WHAT THE TASK ASKS. The listing below should be printed in full and exactly, apart from its images.
── TASK DATA ──
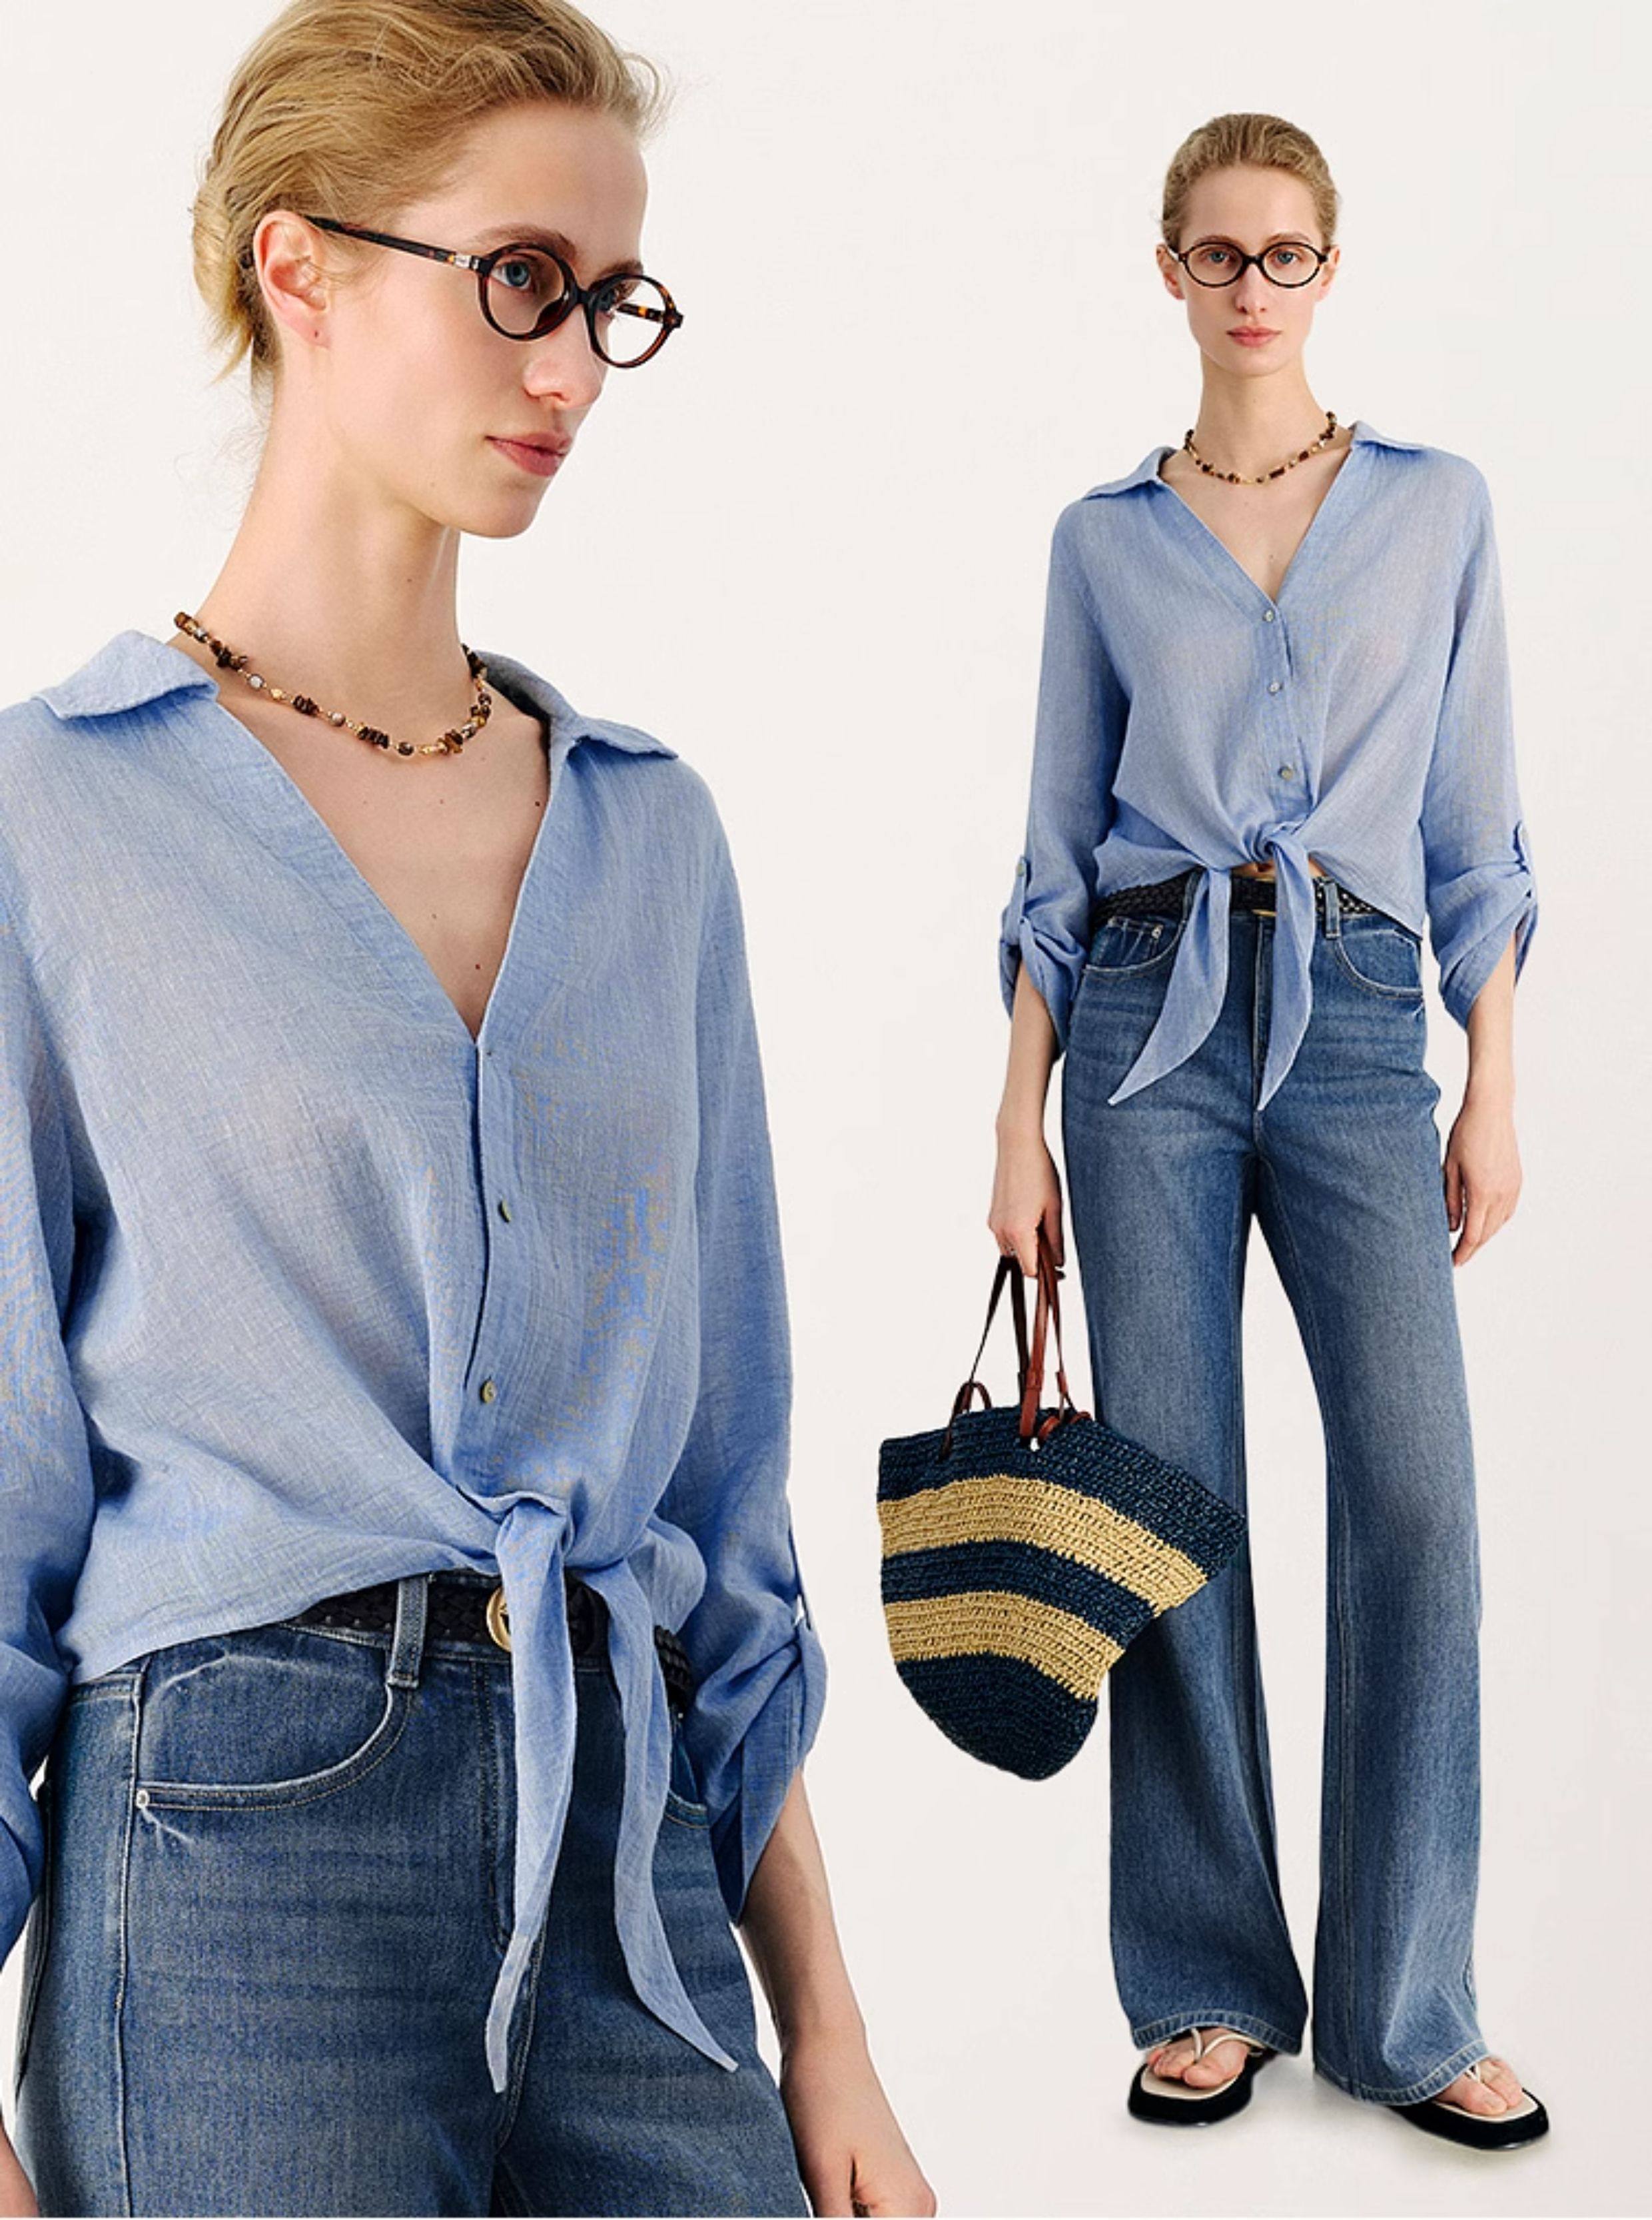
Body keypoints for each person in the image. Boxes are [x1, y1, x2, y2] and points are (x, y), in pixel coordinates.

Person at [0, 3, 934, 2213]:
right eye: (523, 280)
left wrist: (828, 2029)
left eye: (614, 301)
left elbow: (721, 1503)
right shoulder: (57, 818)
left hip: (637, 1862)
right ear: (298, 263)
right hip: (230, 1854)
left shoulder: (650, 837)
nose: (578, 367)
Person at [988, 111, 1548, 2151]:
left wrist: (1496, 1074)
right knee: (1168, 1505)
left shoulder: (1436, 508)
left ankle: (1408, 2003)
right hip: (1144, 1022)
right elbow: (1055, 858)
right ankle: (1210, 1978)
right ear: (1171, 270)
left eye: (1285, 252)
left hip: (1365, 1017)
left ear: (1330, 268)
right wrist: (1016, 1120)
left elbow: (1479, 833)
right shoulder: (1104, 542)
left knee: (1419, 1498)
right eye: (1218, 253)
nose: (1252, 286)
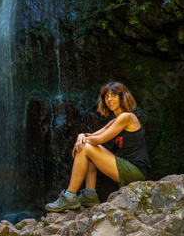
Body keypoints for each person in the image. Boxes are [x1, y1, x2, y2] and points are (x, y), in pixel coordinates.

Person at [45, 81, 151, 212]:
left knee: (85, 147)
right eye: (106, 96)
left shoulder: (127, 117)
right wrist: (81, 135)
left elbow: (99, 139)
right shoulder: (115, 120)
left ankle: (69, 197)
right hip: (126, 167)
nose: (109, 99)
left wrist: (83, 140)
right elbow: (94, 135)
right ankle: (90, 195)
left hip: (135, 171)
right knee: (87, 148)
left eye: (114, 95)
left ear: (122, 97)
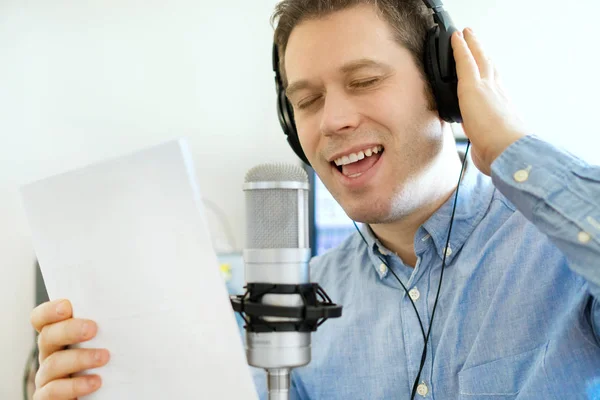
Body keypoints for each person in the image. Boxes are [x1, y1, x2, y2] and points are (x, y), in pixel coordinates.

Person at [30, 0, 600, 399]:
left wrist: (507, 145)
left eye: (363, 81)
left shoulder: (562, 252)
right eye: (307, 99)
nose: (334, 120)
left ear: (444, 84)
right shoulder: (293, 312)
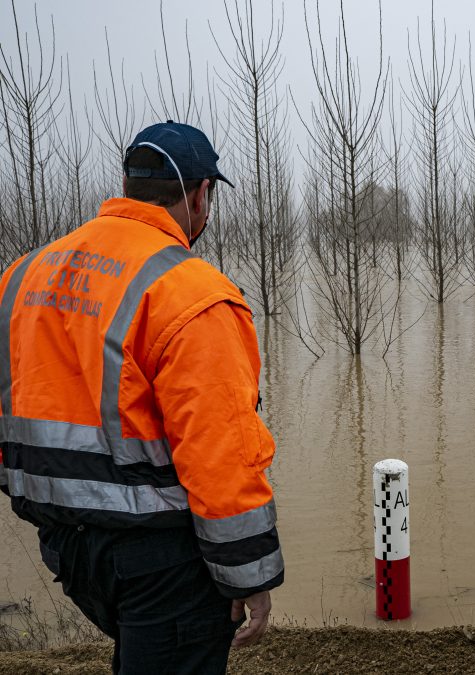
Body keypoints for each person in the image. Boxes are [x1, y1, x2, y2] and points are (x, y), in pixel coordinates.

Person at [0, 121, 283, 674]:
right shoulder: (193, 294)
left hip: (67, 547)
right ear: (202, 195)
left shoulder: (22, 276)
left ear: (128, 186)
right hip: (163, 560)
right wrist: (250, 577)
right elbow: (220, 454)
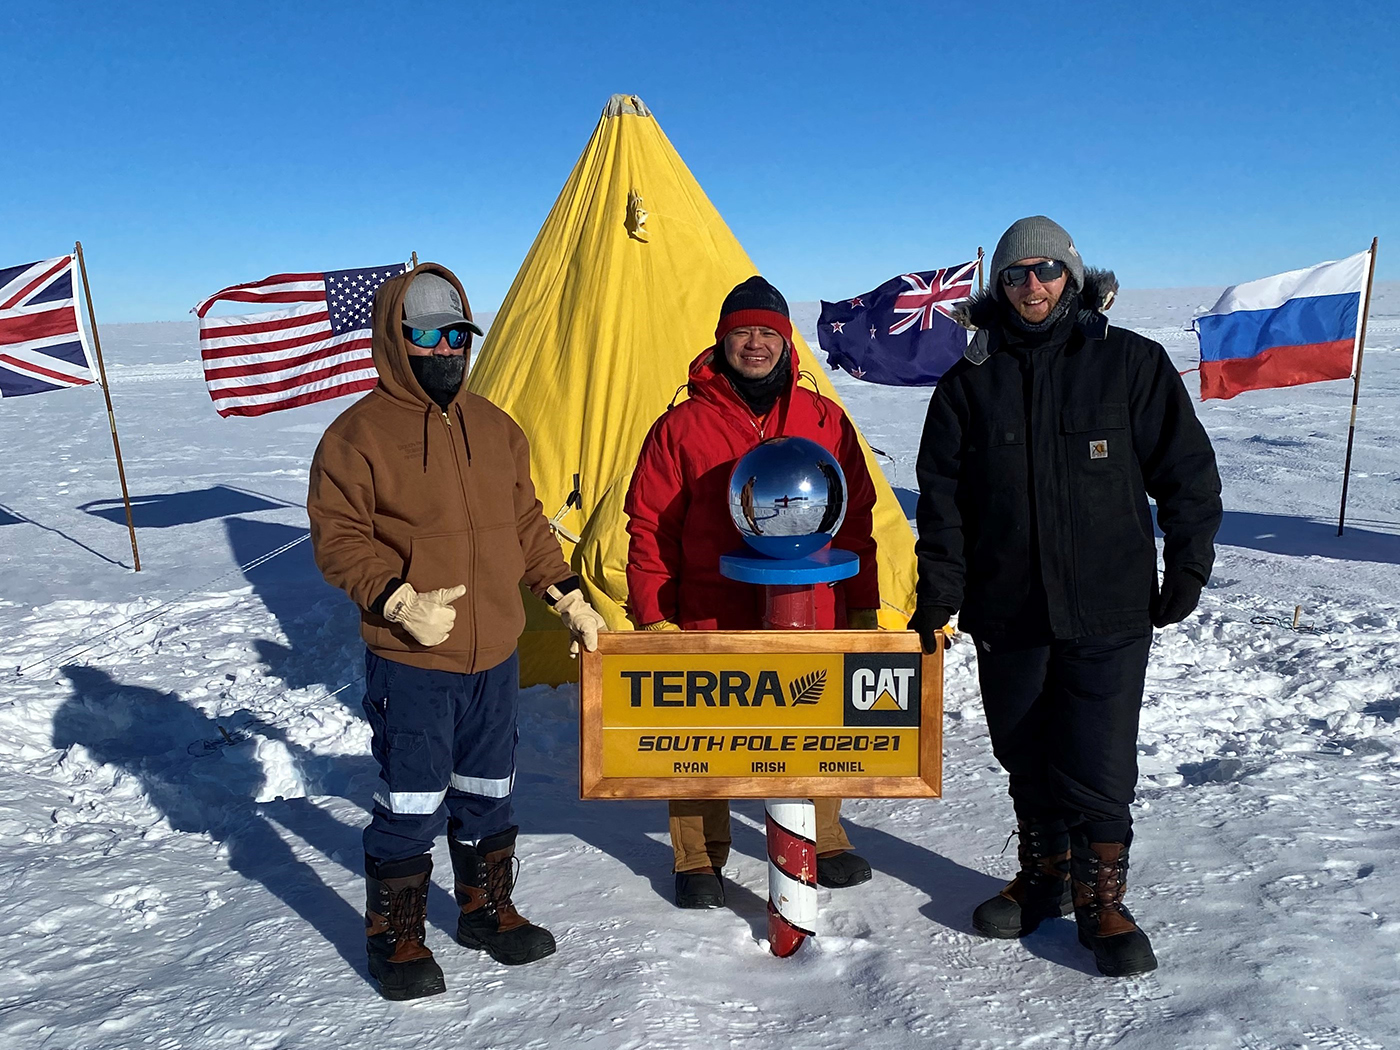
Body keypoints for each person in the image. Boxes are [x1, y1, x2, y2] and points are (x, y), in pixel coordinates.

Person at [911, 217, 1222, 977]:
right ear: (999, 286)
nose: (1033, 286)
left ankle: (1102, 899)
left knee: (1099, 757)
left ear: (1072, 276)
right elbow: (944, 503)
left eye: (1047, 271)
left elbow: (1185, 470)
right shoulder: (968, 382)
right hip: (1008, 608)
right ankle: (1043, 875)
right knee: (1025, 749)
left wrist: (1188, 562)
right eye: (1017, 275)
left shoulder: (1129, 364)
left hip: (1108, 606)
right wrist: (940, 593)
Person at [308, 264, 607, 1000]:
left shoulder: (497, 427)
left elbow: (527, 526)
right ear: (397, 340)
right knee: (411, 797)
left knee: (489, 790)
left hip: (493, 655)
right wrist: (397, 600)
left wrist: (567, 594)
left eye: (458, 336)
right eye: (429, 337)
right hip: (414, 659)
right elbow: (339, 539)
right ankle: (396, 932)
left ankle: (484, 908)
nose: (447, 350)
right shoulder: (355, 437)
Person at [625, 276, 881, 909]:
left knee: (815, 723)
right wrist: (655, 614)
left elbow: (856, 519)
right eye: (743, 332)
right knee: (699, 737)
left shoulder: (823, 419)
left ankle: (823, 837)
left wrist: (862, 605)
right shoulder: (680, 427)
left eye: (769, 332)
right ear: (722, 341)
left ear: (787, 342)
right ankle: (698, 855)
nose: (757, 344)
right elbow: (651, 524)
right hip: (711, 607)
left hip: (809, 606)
───
YOUR SOLUTION.
Body keypoints for each person in the image. Boxes are [x1, y1, x2, y2] and points are (x, y), in pixel coordinates.

Person at [0, 3, 934, 2213]:
right eye: (523, 280)
left wrist: (828, 2029)
left eye: (614, 301)
left elbow: (721, 1503)
right shoulder: (57, 818)
left hip: (637, 1862)
right ear: (298, 263)
right hip: (230, 1854)
left shoulder: (650, 837)
nose: (578, 367)
Person at [988, 111, 1548, 2151]:
left wrist: (1496, 1074)
right knee: (1168, 1505)
left shoulder: (1436, 508)
left ankle: (1408, 2003)
right hip: (1144, 1022)
right elbow: (1055, 858)
right ankle: (1210, 1978)
right ear: (1171, 270)
left eye: (1285, 252)
left hip: (1365, 1017)
left ear: (1330, 268)
right wrist: (1016, 1120)
left elbow: (1479, 833)
right shoulder: (1104, 542)
left knee: (1419, 1498)
right eye: (1218, 253)
nose: (1252, 286)
Body keypoints for each person in the image. Boxes are [x1, y1, x2, y2] and points are (x, y), in pixel coordinates.

Person at [45, 81, 151, 212]:
left knee: (85, 147)
right eye: (106, 96)
left shoulder: (127, 117)
right wrist: (81, 135)
left elbow: (99, 139)
right shoulder: (115, 120)
left ankle: (69, 197)
right hip: (126, 167)
nose: (109, 99)
left wrist: (83, 140)
right elbow: (94, 135)
right ankle: (90, 195)
left hip: (135, 171)
right knee: (87, 148)
left eye: (114, 95)
left ear: (122, 97)
Body keypoints for each person in the image. Boxes are [x1, y1, x2, y2] and points are (x, y), in pixel coordinates.

Person at [30, 0, 600, 399]:
left wrist: (507, 145)
left eye: (363, 81)
left shoulder: (562, 252)
right eye: (307, 99)
nose: (334, 120)
left ear: (444, 84)
right shoulder: (293, 312)
Body keypoints for each person in the image. Boxes are [x1, y1, x2, y2] and points are (x, y), in pixel coordinates.

Person at [0, 121, 283, 674]:
right shoulder: (193, 294)
left hip: (67, 547)
right ear: (202, 195)
left shoulder: (22, 276)
left ear: (128, 186)
right hip: (163, 560)
right wrist: (250, 577)
right elbow: (220, 454)
Body keypoints for each person in the image. Boxes are [x1, y1, x2, y2] and points are (x, y), in pixel coordinates.

Person at [911, 217, 1222, 977]:
right ear: (999, 286)
nose: (1033, 286)
left ankle: (1102, 899)
left knee: (1099, 757)
left ear: (1072, 276)
right elbow: (944, 503)
left eye: (1047, 271)
left elbow: (1185, 470)
right shoulder: (968, 382)
right hip: (1008, 608)
right ankle: (1043, 875)
right knee: (1025, 749)
left wrist: (1188, 562)
right eye: (1017, 275)
left shoulder: (1129, 364)
left hip: (1108, 606)
right wrist: (940, 593)
Person at [308, 264, 607, 1000]:
left shoulder: (497, 427)
left elbow: (527, 526)
right ear: (397, 340)
right knee: (411, 797)
left knee: (489, 790)
left hip: (493, 655)
right wrist: (397, 600)
left wrist: (567, 594)
left eye: (458, 336)
right eye: (429, 337)
right hip: (414, 659)
right elbow: (339, 539)
right ankle: (396, 932)
left ankle: (484, 908)
nose: (447, 350)
right shoulder: (355, 437)
Person at [625, 276, 881, 909]:
left knee: (815, 723)
right wrist: (655, 614)
left elbow: (856, 519)
right eye: (743, 332)
right knee: (699, 737)
left shoulder: (823, 419)
left ankle: (823, 837)
left wrist: (862, 605)
right shoulder: (680, 427)
left eye: (769, 332)
right ear: (722, 341)
left ear: (787, 342)
right ankle: (698, 855)
nose: (757, 344)
right elbow: (651, 524)
right hip: (711, 607)
left hip: (809, 606)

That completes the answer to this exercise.